## WHAT IS BEING ASKED
Once every line below with "input" has been counted, state the total and nothing else.

Stored data entries:
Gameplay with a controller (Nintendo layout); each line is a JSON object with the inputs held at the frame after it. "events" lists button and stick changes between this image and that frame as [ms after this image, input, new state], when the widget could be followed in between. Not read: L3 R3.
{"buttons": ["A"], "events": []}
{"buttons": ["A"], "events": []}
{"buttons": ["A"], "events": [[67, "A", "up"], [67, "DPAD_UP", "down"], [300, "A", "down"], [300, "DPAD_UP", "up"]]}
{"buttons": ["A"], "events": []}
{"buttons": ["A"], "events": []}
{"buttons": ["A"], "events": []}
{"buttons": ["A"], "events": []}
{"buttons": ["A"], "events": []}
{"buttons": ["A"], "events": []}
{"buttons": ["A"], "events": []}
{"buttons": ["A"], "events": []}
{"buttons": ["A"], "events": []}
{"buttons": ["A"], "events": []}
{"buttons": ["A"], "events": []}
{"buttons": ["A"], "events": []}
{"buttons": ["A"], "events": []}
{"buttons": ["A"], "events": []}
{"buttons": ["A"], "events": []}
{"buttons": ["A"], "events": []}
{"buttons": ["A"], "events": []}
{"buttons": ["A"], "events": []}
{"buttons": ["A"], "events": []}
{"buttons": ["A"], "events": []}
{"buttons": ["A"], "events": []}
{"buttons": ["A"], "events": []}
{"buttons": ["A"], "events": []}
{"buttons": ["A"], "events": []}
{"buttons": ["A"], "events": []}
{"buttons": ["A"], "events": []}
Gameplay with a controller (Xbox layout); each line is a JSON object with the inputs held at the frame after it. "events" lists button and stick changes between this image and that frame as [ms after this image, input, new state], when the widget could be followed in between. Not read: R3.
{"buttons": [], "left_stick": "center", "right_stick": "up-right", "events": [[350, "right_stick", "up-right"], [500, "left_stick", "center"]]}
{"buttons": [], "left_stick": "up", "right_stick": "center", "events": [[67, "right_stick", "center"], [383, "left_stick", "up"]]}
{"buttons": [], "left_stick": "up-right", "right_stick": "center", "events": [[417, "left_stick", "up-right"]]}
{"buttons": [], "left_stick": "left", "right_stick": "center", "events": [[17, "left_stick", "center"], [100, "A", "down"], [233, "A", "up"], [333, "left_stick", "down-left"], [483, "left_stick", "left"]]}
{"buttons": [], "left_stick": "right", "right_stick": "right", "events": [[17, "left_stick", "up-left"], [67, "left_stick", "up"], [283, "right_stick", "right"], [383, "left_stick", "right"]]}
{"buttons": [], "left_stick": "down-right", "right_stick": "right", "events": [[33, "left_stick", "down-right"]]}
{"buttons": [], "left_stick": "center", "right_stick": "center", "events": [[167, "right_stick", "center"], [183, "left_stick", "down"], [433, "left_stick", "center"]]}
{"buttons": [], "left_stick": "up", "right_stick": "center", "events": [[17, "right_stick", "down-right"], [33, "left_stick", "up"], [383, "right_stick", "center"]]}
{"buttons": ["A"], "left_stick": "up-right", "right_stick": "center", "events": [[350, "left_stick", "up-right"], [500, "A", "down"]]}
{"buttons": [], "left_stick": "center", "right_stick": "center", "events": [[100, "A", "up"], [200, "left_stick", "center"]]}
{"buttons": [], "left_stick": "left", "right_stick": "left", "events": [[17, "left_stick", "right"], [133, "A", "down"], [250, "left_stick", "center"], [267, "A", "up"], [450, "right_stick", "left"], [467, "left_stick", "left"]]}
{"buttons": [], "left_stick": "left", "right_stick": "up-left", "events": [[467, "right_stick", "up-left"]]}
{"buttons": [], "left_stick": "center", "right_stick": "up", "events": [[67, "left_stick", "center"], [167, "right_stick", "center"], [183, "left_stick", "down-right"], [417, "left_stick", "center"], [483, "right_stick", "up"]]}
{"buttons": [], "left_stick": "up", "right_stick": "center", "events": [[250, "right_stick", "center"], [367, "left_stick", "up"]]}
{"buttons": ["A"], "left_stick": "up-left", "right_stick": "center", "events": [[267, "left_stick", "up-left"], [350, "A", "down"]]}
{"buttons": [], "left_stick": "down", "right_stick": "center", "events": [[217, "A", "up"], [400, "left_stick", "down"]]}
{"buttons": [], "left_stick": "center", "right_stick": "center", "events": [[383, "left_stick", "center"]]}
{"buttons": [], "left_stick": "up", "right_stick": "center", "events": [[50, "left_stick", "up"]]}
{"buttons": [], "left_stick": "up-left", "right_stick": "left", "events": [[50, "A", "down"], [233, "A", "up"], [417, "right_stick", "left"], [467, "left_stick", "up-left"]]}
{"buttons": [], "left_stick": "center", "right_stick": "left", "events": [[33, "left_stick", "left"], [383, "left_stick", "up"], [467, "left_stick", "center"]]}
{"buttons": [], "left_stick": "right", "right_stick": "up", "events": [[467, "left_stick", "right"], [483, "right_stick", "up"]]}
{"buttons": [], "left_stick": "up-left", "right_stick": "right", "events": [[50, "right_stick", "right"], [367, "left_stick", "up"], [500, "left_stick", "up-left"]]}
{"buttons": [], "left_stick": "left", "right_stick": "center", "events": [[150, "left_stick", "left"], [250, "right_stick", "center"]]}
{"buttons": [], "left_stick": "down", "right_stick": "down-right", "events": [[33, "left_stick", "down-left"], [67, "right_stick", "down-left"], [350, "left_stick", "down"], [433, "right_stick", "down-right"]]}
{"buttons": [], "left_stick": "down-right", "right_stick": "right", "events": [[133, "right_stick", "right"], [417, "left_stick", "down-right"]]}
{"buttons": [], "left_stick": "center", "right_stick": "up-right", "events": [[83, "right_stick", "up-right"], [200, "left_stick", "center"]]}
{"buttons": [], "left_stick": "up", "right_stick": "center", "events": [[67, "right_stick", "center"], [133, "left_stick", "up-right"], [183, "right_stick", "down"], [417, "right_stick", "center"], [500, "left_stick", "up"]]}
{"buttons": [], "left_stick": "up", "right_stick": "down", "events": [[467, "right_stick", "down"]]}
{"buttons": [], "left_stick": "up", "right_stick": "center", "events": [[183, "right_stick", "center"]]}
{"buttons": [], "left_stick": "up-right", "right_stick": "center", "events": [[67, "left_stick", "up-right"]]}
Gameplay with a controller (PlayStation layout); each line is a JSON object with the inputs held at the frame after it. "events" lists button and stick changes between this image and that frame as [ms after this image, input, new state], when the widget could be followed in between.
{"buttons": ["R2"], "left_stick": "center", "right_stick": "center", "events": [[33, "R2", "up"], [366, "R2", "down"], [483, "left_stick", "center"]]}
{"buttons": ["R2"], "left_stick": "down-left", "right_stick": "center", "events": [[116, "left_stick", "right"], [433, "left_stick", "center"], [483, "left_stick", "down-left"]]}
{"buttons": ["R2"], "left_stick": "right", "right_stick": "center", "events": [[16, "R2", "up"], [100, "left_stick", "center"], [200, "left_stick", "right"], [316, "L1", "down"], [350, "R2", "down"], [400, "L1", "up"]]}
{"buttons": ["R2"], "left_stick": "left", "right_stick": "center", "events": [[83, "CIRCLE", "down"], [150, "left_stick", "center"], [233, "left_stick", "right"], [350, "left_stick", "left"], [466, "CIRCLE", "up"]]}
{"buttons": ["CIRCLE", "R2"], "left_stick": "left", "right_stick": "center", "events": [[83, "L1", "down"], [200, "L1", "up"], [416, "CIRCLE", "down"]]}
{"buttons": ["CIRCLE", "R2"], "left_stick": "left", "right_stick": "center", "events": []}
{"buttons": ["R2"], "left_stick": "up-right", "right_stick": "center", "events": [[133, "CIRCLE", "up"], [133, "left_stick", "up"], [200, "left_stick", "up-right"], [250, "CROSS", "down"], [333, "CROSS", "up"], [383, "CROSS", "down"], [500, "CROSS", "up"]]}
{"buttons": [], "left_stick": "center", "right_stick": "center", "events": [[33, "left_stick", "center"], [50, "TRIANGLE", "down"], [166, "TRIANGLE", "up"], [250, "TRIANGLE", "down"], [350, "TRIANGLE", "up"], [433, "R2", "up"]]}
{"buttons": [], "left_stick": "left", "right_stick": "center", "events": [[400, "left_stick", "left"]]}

## OUTPUT BELOW
3